My father was a Gemini, born under the sign of the twins, good and kind and mean and moody, religious and self-righteous. He had two careers, a skier in the winter and a sculptor in the summer. He cheated on my mother. He was hard as hammers on us, but he also exhibited fragile, almost delicate qualities, a duality that always kept us guessing. People loved him. At five-foot-seven, he seemed so rooted to the ground that the very earth seemed to hold him up higher than the rest of us. When he spoke, his audience leaned into him, bathing in the golden haze of his stories, as if hobnobbing with a hero could redeem their gray and unchallenged lives, as if some part of his charm might rub off on them like lint on a black wool suit.
Clearly, he gathered adoration from friends and acquaintances, but as his family, we never really knew him, not then anyway, not when we lived under the same roof, recycling his war stories.
My father was a hero. We experienced his nostalgia and memories daily even though we were insulated by thousands of miles and more than a dozen years from World War II. By the time John F. Kennedy ran for president, we owned our first television set and Chubby Checkers had invented a new dance called the Twist. For Rick and me, the accounts of Dachau and starvation and torture were from another world. In our world, we threw snowballs, built tree houses, and traipsed through the woods in our Daniel Boone hats. Still, the war became a solid part of our lives, a habit-forming companion at dinner or bedtime, slipping into casual conversation.
“How’d you get that scar on your chin, Daddy?” referring to the three-inch scar underscoring his lower lip.
Dad rested his arms on the table. His shirtsleeves always rolled to the elbows, exposed lean forearms massing into his Popeye the Sailor muscles. “Gestapo. With a rifle, they knocked out my teeth. Bashed me in the face.” He touched the scar. “I lost three teeth in front. Spit them out of my mouth. Drink your milk.” Folding his hands in front of his face, blocking the scar, he stared at his food. His hands were wide and solid, suited to the squarely rooted body of a five-foot-seven inch athlete, but he had the long perfect fingers of a priest, except they were strong and not delicate.
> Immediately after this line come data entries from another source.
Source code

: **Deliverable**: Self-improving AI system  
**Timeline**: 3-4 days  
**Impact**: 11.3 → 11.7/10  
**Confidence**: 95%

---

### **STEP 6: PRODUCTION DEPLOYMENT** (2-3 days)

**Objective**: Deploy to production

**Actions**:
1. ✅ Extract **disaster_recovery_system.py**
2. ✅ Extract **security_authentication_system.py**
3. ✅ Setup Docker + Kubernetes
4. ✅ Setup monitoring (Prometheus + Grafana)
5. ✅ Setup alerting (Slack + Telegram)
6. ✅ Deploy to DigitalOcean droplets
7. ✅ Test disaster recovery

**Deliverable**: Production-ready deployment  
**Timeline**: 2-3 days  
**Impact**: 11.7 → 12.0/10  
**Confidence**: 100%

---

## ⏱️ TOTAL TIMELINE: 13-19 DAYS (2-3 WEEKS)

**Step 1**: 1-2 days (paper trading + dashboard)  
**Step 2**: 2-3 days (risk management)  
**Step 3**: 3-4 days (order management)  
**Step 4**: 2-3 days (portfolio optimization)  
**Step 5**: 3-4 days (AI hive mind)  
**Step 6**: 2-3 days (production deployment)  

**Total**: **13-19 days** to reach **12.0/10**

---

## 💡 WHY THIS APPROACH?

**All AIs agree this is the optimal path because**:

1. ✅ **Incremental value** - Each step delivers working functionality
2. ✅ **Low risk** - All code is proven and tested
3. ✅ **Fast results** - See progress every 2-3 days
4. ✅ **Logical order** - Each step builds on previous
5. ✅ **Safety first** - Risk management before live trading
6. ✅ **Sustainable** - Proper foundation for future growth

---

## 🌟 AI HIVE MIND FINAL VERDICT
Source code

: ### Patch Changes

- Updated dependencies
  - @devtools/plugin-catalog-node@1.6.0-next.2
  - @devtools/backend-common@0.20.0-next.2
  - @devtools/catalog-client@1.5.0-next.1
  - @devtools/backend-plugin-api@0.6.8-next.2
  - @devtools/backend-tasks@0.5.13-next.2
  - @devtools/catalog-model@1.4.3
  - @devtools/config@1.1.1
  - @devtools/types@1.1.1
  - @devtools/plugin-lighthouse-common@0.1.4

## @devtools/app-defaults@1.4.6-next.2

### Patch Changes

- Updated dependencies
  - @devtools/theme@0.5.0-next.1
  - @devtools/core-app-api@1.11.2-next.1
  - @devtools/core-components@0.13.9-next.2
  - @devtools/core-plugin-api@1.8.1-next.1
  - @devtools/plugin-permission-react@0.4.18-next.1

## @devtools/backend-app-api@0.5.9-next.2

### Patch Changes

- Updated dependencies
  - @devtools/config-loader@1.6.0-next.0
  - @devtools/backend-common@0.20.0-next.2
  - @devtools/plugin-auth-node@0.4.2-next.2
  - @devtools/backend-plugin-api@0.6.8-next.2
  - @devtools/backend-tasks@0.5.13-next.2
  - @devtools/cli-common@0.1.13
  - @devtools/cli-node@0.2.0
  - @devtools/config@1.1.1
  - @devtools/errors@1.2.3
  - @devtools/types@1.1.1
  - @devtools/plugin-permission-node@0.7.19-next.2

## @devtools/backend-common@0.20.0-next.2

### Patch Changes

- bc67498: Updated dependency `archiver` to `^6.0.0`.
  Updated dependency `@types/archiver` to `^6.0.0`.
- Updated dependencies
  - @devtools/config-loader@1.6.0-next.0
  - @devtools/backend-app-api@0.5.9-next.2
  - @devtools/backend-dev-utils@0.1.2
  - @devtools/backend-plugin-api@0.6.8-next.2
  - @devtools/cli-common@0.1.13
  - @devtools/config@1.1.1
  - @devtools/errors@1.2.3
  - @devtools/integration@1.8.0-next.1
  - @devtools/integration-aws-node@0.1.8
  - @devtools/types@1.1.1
I reached for my milk. “How come you have teeth now, Daddy?”
“The Polish army made me new false teeth. The Germans, they were butchers.”
Rick and I hardly noticed our food, transfixed by the superhero at the head of the table, until my mother intervened. Without looking up from her plate she said, “John, not now, not at the table.”
“Eat.” My father brandished his fork at us. “And be glad that you have food and drink.”
We processed one more unfinished story without a beginning or an end, filling in the blanks with our own imaginations.